Smartertools answers the cry for help in the war on spam with SmarterMail 4.0

A few months ago we were invited by the smartertools team to become a beta tester for Smartermail 4.0. The biggest change in Smartermail 4.0 for us is the improved spam fighting techniques.  With the earlier versions of Smartermail, RBL checks and bayesian filtering was released, unfortunately spammers were already aware of bayesian filtering and had already found ways to corrupt the effectiveness of bayesian filtering.  RBLs are just hit or miss and not really effective for the most part (they tend to throw the baby out with the bath water). One of our comments at that time was “hey look at spamassassin” but unfortunately the bits had been set in stone and it couldn’t be implemented.  Appearantly we weren’t the only ones commenting on this because today we have spamassassin integration but it’s integrated far better than I could have expected. 

Enter the ninja.. Spamassassin

Spamassassin is a widely used anti-spam tool mainly used in linux. it uses a set of rules that are constantly being updated, revised and added to but also supports using 3rd party resources like razor, DCC, and pyzor which are distributed spam databases if you will.

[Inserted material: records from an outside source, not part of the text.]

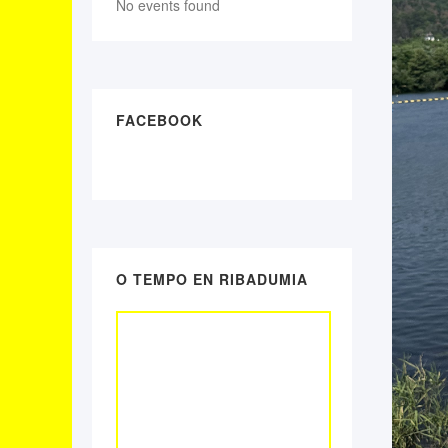
No events found
FACEBOOK
O TEMPO EN RIBADUMIA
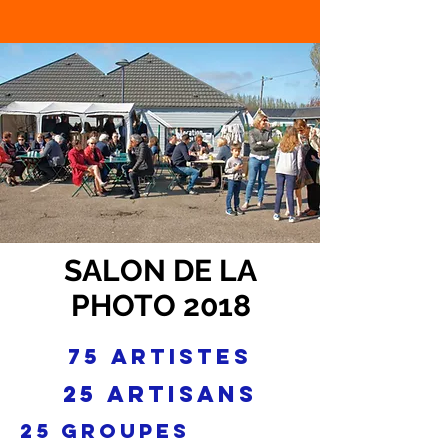
SALON DE LA
PHOTO 2018
75 ARTISTES
25 ARTISANS
25 groupes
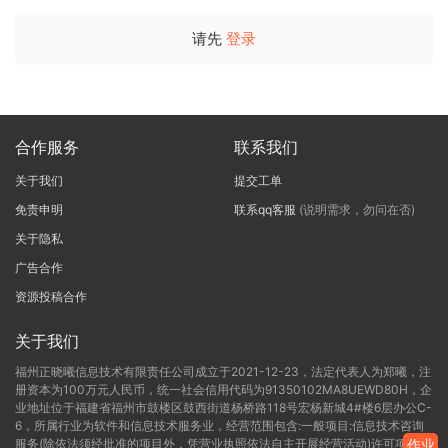
请先
登录
合作服务
联系我们
关于我们
提交工单
免责申明
联系qq客服
(说明需求，勿问在否)
关于隐私
广告合作
资源投稿合作
关于我们
福州正晓曦信息技术有限责任公司成立于2021-12-23，法定代表人为郑曦，注
册资本为100万元人民币，统一社会信用代码为91350102MA8UEWD80H，企
业地址位于福建省福州市鼓楼区鼓西街道杨桥路118号宏杨新城4#楼6层办公C-
6，所属行业为软件和信息技术服务业，经营范围包含:一般项目:信息技术咨询
服务(除依法须经批准的项目外，凭营业执照依法自主开展经营活动)许可项目:
作业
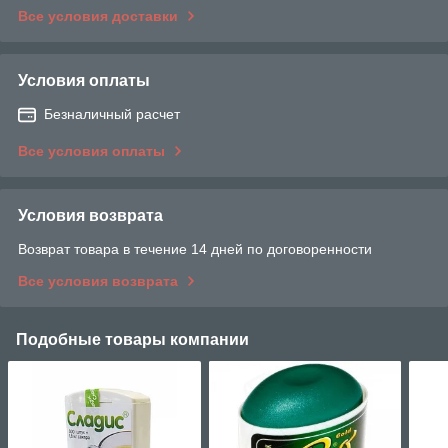
Все условия доставки
Условия оплаты
Безналичный расчет
Все условия оплаты
Условия возврата
Возврат товара в течение 14 дней по договоренности
Все условия возврата
Подобные товары компании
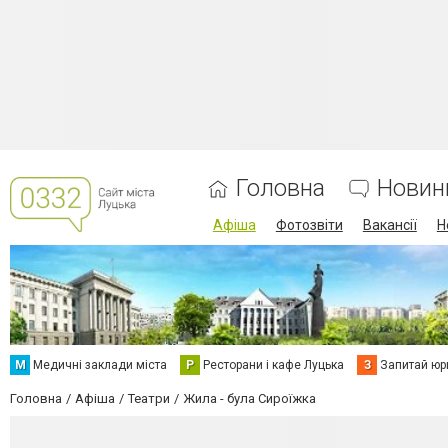
Головна
Новин
Афіша
Фотозвіти
Вакансії
Н
М
Медичні заклади міста
Р
Ресторани і кафе Луцька
З
Запитай юр
Головна
Афіша
Театри
Жила - була Сироїжка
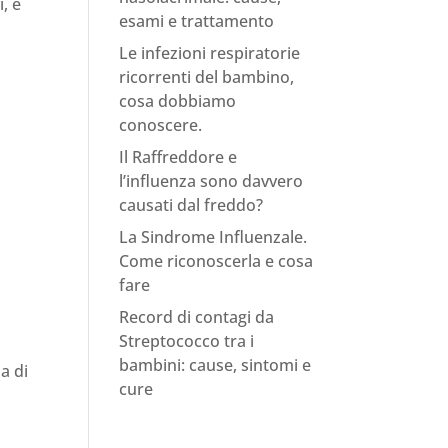
, e
esami e trattamento
Le infezioni respiratorie
ricorrenti del bambino,
cosa dobbiamo
conoscere.
Il Raffreddore e
l’influenza sono davvero
causati dal freddo?
La Sindrome Influenzale.
Come riconoscerla e cosa
fare
Record di contagi da
Streptococco tra i
bambini: cause, sintomi e
a di
cure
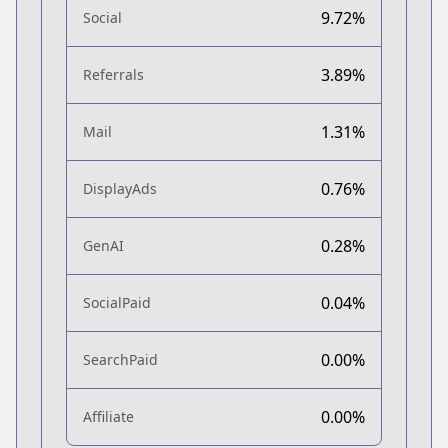
9.72%
Social
3.89%
Referrals
1.31%
Mail
0.76%
DisplayAds
0.28%
GenAI
0.04%
SocialPaid
0.00%
SearchPaid
0.00%
Affiliate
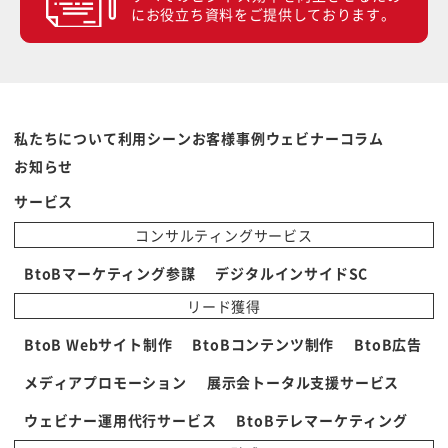
にお役立ち資料をご提供しております。
私たちについて
利用シーン
お客様事例
ウェビナー
コラム
お知らせ
サービス
コンサルティングサービス
BtoBマーケティング参謀
デジタルインサイドSC
リード獲得
BtoB Webサイト制作
BtoBコンテンツ制作
BtoB広告
メディアプロモーション
展示会トータル支援サービス
ウェビナー運用代行サービス
BtoBテレマーケティング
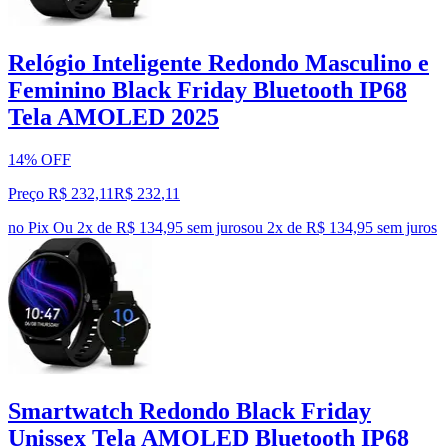
Relógio Inteligente Redondo Masculino e
Feminino Black Friday Bluetooth IP68
Tela AMOLED 2025
14% OFF
Preço R$ 232,11
R$
232
,
11
no Pix
Ou 2x de R$ 134,95 sem juros
ou
2
x de
R$ 134,95
sem juros
Smartwatch Redondo Black Friday
Unissex Tela AMOLED Bluetooth IP68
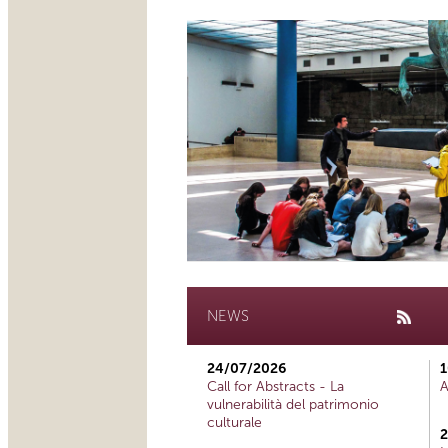
NEWS
24/07/2026
1
Call for Abstracts - La
A
vulnerabilità del patrimonio
culturale
2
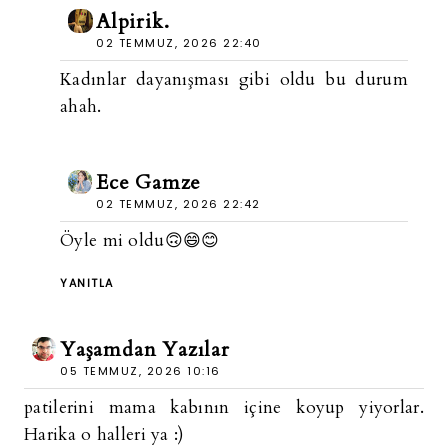
Alpirik.
02 TEMMUZ, 2026 22:40
Kadınlar dayanışması gibi oldu bu durum
ahah.
Ece Gamze
02 TEMMUZ, 2026 22:42
Öyle mi oldu🙃😄😊
YANITLA
Yaşamdan Yazılar
05 TEMMUZ, 2026 10:16
patilerini mama kabının içine koyup yiyorlar.
Harika o halleri ya :)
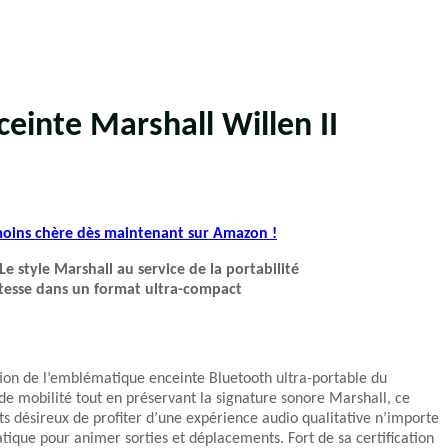
ceinte Marshall Willen II
 moins chère dès maintenant sur Amazon !
Le style Marshall au service de la portabilité
tesse dans un format ultra-compact
on de l’emblématique enceinte Bluetooth ultra-portable du
e mobilité tout en préservant la signature sonore Marshall, ce
 désireux de profiter d’une expérience audio qualitative n’importe
atique pour animer sorties et déplacements. Fort de sa certification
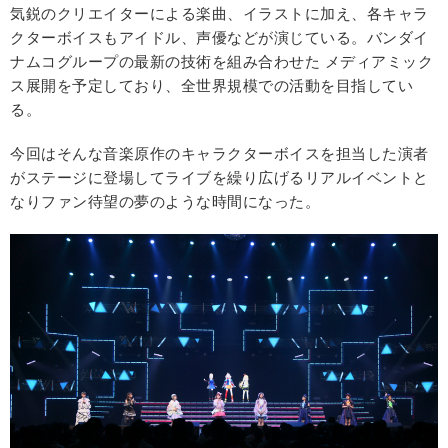
気鋭のクリエイターによる楽曲、イラストに加え、各キャラ
クターボイスもアイドル、声優などが演じている。バンダイ
ナムコグループの最新の技術を組み合わせた メディアミック
ス展開を予定しており、全世界規模での活動を目指してい
る。
今回はそんな音楽原作のキャラクターボイスを担当した演者
がステージに登場してライブを繰り広げるリアルイベントと
なりファン待望の夢のような時間になった。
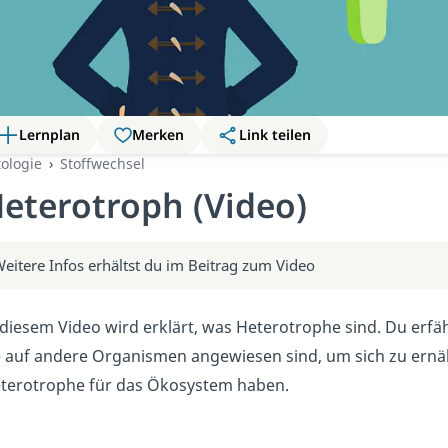
Lernplan
Merken
Link teilen
tologie
Stoffwechsel
eterotroph (Video)
eitere Infos erhältst du im Beitrag zum Video
 diesem Video wird erklärt, was Heterotrophe sind. Du er
e auf andere Organismen angewiesen sind, um sich zu ern
terotrophe für das Ökosystem haben.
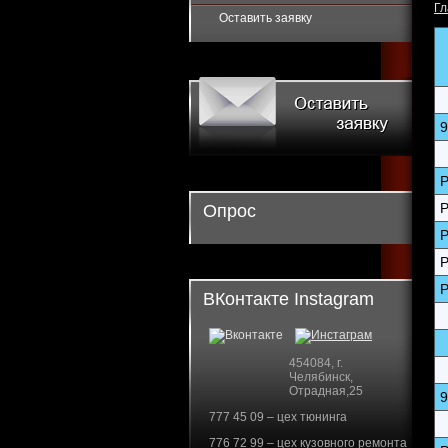
Гл
Оставить заявку
9
P
P
Опрос
P
P
P
ВКонтакте Instagram
454084, г.
Челябинск,
Отрадная,25
9
777 45 09 – цех тюнинга
776 72 99 – цех кузовного ремонта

Smartertools really researched spamassassin and realized that a windows platform would simply not run it as effectively as on unix. So they not only integrated spamassassin but set it up such that you can run a farm of linux based spamassassin servers to filter mail through. Very cool! That there is smart planning!

Daddy don’t want your mail unless you really want to get it to him.

Next is the addition of greylisting. Greylisting is an extremely simple idea. It basically rejects a message on the first attempt and then accepts it on the second attempt. Legitimate mail servers will send a message and if it doesn’t send the first time will re-attempt to send the message again a few minutes later and will continue to re-attempt the message for a set period of time until it finally times out at which point it’s bounced.  The thought being is that spammers are hit-and-run mailers. They have so many email addresses to attempt to deliver to that they simply attempt a send, if it doesn’t go through immediately they move on to the next address and abandon the previous one.  Now Grady (from Smartertools) said greylisting would probably be the biggest help in the fight on spam and I didn’t believe him. Boy was I wrong. Greylisting by itself has almost completely eliminated spam on our beta test domains. I’d say less than 10% of the spam quantity is making it past greylisting and that’s a high ballpark estimate.

What’s the trade-off for all this?

Well there’s no such thing as a free-lunch. Greylisting does delay your messages for a couple minutes and I personally have found it to not be a problem. However if it does cause a problem for you, Smartermail allows you to opt out of greylisting on your domain if you wish.

Any messages that make it through greylisting are then fed to spamassassin’s rules, dcc, razor, pyzor and ofcourse the RBLs and only then a message is delivered. Now you’re probably wondering won’t all of those post greylisting tests delay my email from being immediate? Well we’re seeing between 1 and 10 seconds per message for processing through spamassassin and based on the accuracy it’s a very acceptable trade-off and this is running on a standard linux VPS account.

Why is all this necessary?

Spam has reached epidemic proportions and has simply grown out of control.  2/3rds of all email I used to receive on my personal domains was spam.  Think about that 2/3rds of every email I’d have to wade through was spam.  This means only 30% of the time I spent working in outlook was spent doing anything productive.  For us as a hosting company spam represents a major part of our support requests each day and as a result costs us a great deal in time, resources and manpower.   Not to mention the lost revenue, time and manpower it costs our clients each day. Not to mention the cost in server hardware necessary to deal with the increased message processing (thanks to spam!). Spam is simply out of control and needs to be stopped. By implementing systems like SmarterMail 4 we may not be able to stop spam but we can definitely lessen the impact it has on us and our customers.